Normally we think of the distance between two points as the Euclidean distance. But there are other metrics that have been useful in fields such as Genetics, Probability, and Physics (see here). In this project we will be examining the Hilbert Metric from the perspective of computational geometry. We will explore questions involving this metric, such as how to construct Delaunay Triangulations and other fundamental structures. The project will include writing a software package to help us visualize these structures. In this project you will learn computational geometry and combine computational geometry with programming.

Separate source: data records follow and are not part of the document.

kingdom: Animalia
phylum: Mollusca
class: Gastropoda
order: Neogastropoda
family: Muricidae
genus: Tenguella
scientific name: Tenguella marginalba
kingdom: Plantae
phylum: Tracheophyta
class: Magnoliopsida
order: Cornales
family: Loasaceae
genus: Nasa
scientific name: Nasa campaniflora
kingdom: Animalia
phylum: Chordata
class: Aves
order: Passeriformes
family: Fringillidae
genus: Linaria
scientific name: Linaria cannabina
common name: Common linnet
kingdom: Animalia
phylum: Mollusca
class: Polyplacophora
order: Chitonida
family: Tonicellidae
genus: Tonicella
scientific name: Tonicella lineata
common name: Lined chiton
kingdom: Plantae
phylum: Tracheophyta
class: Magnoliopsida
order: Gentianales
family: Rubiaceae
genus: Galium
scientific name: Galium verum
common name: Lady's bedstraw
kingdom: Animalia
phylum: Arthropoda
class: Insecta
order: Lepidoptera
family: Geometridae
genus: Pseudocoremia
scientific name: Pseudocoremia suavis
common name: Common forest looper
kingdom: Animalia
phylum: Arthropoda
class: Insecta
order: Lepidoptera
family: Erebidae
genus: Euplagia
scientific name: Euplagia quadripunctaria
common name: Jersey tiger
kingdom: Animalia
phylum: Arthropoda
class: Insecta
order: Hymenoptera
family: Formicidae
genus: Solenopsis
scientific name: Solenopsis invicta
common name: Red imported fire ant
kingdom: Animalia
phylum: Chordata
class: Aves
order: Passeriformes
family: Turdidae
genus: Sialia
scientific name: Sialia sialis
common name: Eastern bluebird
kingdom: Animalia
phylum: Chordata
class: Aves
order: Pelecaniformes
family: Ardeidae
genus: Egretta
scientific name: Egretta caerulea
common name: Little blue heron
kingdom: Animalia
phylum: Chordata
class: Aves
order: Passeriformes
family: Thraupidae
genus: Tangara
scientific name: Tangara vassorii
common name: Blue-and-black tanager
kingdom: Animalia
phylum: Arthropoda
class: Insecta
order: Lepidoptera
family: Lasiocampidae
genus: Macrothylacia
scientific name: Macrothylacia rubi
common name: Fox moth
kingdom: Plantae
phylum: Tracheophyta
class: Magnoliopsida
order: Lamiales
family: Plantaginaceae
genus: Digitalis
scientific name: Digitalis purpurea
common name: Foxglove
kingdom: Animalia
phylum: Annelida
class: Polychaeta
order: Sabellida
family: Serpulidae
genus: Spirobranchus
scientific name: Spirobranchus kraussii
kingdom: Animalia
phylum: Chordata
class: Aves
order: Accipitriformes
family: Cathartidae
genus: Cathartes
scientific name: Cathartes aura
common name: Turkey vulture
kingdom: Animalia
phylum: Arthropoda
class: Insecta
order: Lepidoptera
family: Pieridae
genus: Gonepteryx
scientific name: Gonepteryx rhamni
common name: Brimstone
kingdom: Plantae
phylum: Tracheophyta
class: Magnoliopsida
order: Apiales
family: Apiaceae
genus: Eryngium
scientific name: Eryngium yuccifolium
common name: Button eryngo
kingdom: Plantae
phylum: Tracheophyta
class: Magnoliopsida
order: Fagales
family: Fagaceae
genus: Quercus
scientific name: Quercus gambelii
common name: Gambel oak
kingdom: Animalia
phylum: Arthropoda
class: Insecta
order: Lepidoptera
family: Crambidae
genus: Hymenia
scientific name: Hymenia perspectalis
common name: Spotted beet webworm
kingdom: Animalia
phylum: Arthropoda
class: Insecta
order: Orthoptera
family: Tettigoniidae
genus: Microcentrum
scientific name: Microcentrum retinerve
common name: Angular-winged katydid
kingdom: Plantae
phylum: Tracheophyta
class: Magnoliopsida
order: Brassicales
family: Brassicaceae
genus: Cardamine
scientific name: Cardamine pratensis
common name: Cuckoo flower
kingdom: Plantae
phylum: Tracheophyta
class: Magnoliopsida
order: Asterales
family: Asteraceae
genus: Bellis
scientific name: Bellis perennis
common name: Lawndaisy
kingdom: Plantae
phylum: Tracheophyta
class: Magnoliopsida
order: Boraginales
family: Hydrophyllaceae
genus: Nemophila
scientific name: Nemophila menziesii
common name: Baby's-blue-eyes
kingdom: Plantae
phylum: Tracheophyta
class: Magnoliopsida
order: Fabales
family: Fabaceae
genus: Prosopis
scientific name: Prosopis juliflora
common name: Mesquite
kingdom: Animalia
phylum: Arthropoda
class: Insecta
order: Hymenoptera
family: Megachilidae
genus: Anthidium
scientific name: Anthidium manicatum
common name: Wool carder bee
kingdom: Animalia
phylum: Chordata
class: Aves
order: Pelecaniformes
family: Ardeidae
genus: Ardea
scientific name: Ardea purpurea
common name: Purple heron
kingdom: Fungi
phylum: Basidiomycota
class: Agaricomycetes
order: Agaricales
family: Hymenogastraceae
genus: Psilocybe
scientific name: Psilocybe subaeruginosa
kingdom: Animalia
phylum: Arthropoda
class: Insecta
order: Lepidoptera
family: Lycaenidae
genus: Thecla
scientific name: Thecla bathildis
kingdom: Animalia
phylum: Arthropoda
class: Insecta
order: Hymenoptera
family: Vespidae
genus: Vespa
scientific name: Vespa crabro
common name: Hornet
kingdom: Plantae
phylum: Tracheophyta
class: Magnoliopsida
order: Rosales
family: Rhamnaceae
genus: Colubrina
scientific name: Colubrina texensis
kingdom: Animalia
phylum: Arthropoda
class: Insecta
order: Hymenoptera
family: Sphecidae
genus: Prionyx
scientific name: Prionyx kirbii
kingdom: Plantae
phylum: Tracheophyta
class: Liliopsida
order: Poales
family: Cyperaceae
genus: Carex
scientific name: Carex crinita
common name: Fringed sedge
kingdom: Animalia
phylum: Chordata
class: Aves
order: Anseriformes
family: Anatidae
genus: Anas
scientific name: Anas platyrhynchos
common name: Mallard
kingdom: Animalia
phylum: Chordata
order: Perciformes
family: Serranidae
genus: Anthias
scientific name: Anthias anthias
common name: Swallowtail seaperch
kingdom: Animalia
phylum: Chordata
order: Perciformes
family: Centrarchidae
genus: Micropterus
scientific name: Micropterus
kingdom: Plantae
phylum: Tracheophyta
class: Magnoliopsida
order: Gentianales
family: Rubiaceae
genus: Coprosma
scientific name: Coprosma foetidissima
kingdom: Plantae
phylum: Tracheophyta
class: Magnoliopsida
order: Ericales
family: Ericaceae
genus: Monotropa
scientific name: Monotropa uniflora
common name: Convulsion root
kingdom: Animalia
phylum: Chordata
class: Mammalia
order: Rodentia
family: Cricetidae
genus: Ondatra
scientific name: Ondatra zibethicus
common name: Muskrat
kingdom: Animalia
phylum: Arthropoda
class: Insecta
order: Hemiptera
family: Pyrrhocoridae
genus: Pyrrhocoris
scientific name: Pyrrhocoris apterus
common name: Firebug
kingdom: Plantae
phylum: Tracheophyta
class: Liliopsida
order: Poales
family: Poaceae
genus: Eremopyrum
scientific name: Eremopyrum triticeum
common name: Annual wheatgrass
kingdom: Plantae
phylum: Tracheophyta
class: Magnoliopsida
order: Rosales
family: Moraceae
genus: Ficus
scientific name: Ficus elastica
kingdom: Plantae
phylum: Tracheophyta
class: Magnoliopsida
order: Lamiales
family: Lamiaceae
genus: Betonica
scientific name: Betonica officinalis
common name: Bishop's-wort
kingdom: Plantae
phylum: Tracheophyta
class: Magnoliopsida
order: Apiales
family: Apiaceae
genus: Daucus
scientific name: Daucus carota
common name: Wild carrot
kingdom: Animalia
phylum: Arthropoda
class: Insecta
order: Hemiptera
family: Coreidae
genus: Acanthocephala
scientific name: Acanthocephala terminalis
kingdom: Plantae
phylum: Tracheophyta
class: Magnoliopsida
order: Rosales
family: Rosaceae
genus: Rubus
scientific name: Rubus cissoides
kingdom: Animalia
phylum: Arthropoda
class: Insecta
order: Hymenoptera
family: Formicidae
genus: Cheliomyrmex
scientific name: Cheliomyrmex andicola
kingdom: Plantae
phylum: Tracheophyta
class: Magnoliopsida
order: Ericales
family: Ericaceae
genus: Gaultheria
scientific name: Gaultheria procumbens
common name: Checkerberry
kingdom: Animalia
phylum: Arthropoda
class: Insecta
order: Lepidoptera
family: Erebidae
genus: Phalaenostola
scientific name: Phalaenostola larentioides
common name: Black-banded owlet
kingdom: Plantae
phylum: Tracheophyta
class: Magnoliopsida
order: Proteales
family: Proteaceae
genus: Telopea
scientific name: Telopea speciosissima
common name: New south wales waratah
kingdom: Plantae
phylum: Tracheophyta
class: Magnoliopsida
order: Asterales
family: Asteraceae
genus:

TITLE: Using Markov Decision Processes to Mitigate Climate Risk

Aviva Prins

Prerequisites Discrete Math, Probability, Algorithms, Machine Learning. Knowledge of Numerical Analysis, Mechanism Design, Reinforcement learning, or fairness preferred but not required. (This is a long list, so okay if you don't know all of them.)

Description

In India, the majority of farmers are classified as small or marginal, and their livelihoods are vulnerable to climate risk. Giving farmers help in planning crops well (e.g., delaying planting by a couple of days) can make a huge difference to their expected income. We aim to build an optimization-based decision support tool that provides crop planning advice to farmers.

We will develop a multi-agent Markov decision process approach for this low-resource sector, and discuss key evaluation metrics for the design and implementation phases of our project. This may involve the topics specified in the prerequisites.

This work is in conjunction with Kheyti, a nonprofit in India.